Mein anderes Hobby ist der Mittelaltermarkt. Da fahren wir schon seit 20 Jahren hin. Damals immer nur nach Telgte mit den Kindern. Irgendwann sind wir dann auf die „Totentänzer“ getroffen. Das ist der Fanclub der Band Saltatio Mortis. Seit drei Jahren zelten wir regelmäßig auf dem Mittelalterlich Phantasie Spektakulum – einem der größten Mittelaltermärkte, der von Stadt zu Stadt zieht – und fahren durch ganz Deutschland dafür. Und so verbringen wir unseren Jahresurlaub mit unserer „MPS-Familie“ oder unserer „Wahl-Familie“, wie wir sie oft nennen. Das Zusammensein mit den Freunden ist wichtiger geworden als der Markt selbst.

Verkleidet ihr euch auch und zieht euch mittelalterlich an?

Vor drei Jahren haben wir damit angefangen, gewandet auf die Märkte zu gehen – das heißt, mit mittelalterlicher Kleidung. Oft stellen wir das selbst zusammen. Es kommt immer wieder was dazu. Mein Mann trägt ein selbstgemachtes Kettenhemd und auch nachgemachte Waffen.
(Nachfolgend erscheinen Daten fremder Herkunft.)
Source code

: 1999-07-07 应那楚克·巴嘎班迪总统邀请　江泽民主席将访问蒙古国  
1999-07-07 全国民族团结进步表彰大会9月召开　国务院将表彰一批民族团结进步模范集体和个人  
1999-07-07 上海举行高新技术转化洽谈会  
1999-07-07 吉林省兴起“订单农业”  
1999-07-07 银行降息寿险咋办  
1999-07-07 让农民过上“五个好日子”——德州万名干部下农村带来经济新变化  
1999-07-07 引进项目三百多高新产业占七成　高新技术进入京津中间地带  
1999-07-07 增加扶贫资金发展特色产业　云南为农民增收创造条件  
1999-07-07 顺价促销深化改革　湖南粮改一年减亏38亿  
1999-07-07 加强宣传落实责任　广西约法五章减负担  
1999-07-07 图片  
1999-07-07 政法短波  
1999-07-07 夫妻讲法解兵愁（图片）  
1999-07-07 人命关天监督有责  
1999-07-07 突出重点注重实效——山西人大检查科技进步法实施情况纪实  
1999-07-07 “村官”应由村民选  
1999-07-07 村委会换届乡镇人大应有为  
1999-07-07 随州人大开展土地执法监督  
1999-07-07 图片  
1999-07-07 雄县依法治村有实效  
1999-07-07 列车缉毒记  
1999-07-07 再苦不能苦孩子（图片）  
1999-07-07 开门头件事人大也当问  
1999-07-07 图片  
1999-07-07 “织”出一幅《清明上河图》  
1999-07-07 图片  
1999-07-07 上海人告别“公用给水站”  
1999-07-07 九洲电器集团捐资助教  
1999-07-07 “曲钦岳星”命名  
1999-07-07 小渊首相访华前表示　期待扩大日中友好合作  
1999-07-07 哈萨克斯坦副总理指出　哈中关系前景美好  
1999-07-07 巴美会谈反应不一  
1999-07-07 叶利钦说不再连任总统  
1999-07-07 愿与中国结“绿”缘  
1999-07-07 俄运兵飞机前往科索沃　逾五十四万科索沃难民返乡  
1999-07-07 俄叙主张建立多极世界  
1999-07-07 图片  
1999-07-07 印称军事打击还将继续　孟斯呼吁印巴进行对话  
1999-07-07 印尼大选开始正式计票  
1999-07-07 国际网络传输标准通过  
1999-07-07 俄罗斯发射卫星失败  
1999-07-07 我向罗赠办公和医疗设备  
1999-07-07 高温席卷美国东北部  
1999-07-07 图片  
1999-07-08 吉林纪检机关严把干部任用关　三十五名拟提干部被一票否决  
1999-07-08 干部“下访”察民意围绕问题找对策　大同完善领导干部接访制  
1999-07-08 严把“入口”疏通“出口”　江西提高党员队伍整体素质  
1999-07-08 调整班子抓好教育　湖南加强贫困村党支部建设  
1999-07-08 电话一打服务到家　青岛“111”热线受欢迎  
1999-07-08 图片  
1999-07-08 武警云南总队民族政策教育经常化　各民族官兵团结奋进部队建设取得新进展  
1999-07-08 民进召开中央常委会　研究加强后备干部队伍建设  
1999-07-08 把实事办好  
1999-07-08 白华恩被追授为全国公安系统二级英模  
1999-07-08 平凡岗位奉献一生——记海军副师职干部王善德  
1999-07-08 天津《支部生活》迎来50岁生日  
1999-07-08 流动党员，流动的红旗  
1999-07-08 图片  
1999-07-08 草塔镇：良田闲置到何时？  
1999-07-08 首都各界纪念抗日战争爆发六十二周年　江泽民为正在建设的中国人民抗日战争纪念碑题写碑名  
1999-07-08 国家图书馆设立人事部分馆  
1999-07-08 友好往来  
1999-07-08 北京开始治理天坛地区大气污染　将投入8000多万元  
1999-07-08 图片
Wie würdest du dich beschreiben?

Dahin zu kommen, wo ich jetzt bin, war ein sehr langer Weg für mich. Früher war ich total schüchtern und habe nie einen Ton herausgebracht – ein Mauerblümchen.

Ich habe ganz viel gekämpft, dass ich jetzt da stehe, wo ich bin. Früher habe ich oft zu hören gekriegt „Du kannst nichts“ oder „Lass das lieber“. Das hat mich meine ganze Schulzeit begleitet, sei es in der Schule oder auch privat zuhause. Ich hatte einen blöden Lehrer, der mich immer mit Musterschülern verglichen hat. Ich musste damals einfach immer viel büffeln, um mit denen mithalten zu können.
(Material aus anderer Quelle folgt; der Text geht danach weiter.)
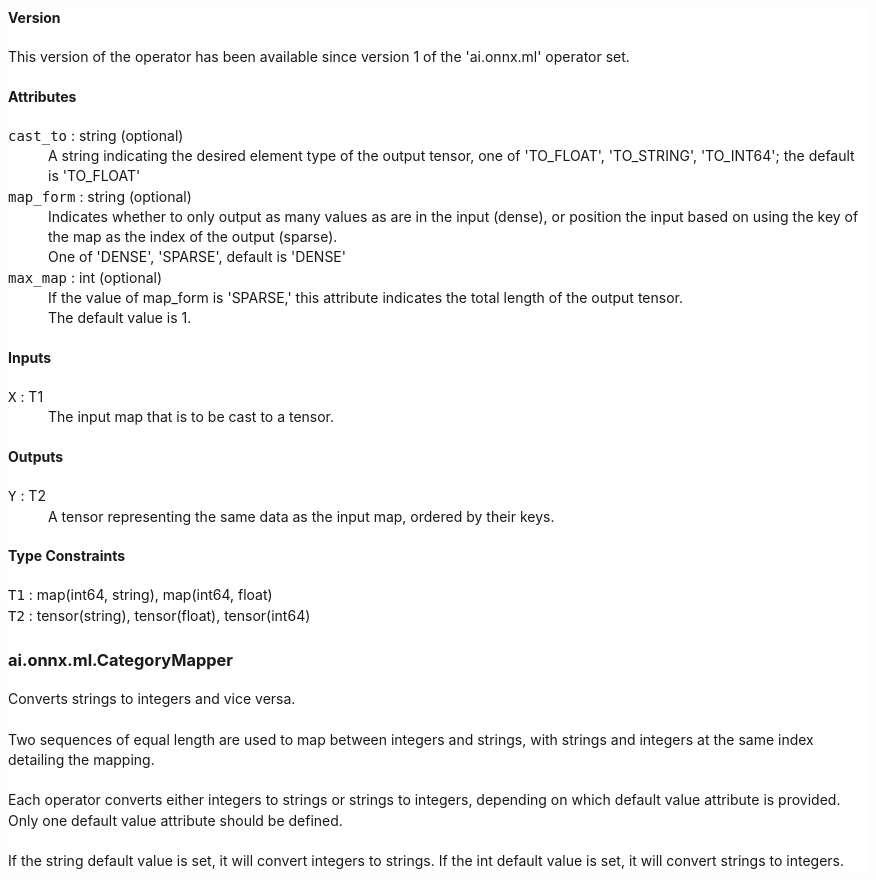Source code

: #### Version

This version of the operator has been available since version 1 of the 'ai.onnx.ml' operator set.

#### Attributes

<dl>
<dt><tt>cast_to</tt> : string (optional)</dt>
<dd>A string indicating the desired element type of the output tensor, one of 'TO_FLOAT', 'TO_STRING', 'TO_INT64'; the default is 'TO_FLOAT'</dd>
<dt><tt>map_form</tt> : string (optional)</dt>
<dd>Indicates whether to only output as many values as are in the input (dense), or position the input based on using the key of the map as the index of the output (sparse).<br>One of 'DENSE', 'SPARSE', default is 'DENSE'</dd>
<dt><tt>max_map</tt> : int (optional)</dt>
<dd>If the value of map_form is 'SPARSE,' this attribute indicates the total length of the output tensor.<br>The default value is 1.</dd>
</dl>

#### Inputs

<dl>
<dt><tt>X</tt> : T1</dt>
<dd>The input map that is to be cast to a tensor.</dd>
</dl>

#### Outputs

<dl>
<dt><tt>Y</tt> : T2</dt>
<dd>A tensor representing the same data as the input map, ordered by their keys.</dd>
</dl>

#### Type Constraints

<dl>
<dt><tt>T1</tt> : map(int64, string), map(int64, float)</dt>
<dd></dd>
<dt><tt>T2</tt> : tensor(string), tensor(float), tensor(int64)</dt>
<dd></dd>
</dl>


### <a name="ai.onnx.ml.CategoryMapper"></a><a name="ai.onnx.ml.categorymapper">**ai.onnx.ml.CategoryMapper**</a>

  Converts strings to integers and vice versa.<br><br>
      Two sequences of equal length are used to map between integers and strings,
      with strings and integers at the same index detailing the mapping.<br><br>
      Each operator converts either integers to strings or strings to integers, depending 
      on which default value attribute is provided. Only one default value attribute
      should be defined.<br><br>
      If the string default value is set, it will convert integers to strings.
      If the int default value is set, it will convert strings to integers.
Aber jetzt hat sich deine Einstellung geändert?

Ich glaube, seit ungefähr vier Jahren habe ich meinen persönlichen Durchbruch geschafft. Ich komme immer mehr aus mir heraus und mache auch einfach mal den Mund auf und sage meine Meinung. Ich bin kein Mauerblümchen mehr. Aber das war ein harter, steiniger Weg dahin.

Was hat dein Leben in diese Richtung beeinflusst?

Das Leben prägt einen durch Ereignisse. Ich habe damals ein Kind verloren. Das ist jetzt 21 Jahre her. Es war ein Junge, er hieß Jan und ist 17 Tage nach der Geburt gestorben. Wir wissen nicht, an was er genau verstorben ist. Er hatte eine Stoffwechselkrankheit, irgendwann sind alle Organe zerfallen und die Geräte wurden abgeschaltet. Die Hautprobe, die ihm entnommen wurde, ist auf dem Weg nach Holland leider aufgetaut. So haben wir nie erfahren, an was er letztendlich gestorben ist. Meine anderen drei Kinder sind gesund und ich bin glücklich, dass ich sie habe.

Was magst du am Ruhrgebiet?

Ich wohne sehr gerne in Essen. Ich habe die Nähe zum See. Damals haben wir das Haus geerbt. Mich zieht hier nichts weg. Alles ist quasi um die Ecke: Du hast den Wald, du kannst traumhaft spazieren gehen, du hast eigentlich alles hier.

Wenn das Leben ein Comic wäre, welche Figur wärst du dann?

Da fällt mir spontan Dumbo ein. So klein und knubbelig. Der wurde doch immer ausgelacht und geärgert – war ganz verschüchtert – bis er auf einmal entdeckt hat, dass er mit seinen großen Ohren fliegen kann. Und dann war er der Star im Zirkus. Er ist mit eigener Kraft groß rausgekommen. Irgendwie passt das.

Das Interview führten wir im Juli 2017.

Das Interview bietet einen Einblick in die Gedanken, Meinungen und Perspektiven der interviewten Person zu diesem bestimmten Zeitpunkt, reflektiert aber nicht zwangsläufig ihre gesamte Persönlichkeit oder ihre langfristigen Ansichten. Das Leben verändert sich stetig. Unsere Überzeugungen, Werte und Erfahrungen entwickeln sich im Laufe der Zeit weiter. Was heute wahr oder relevant ist, kann in der Zukunft anders aussehen. Dieses Interview ist als Momentaufnahme zu verstehen.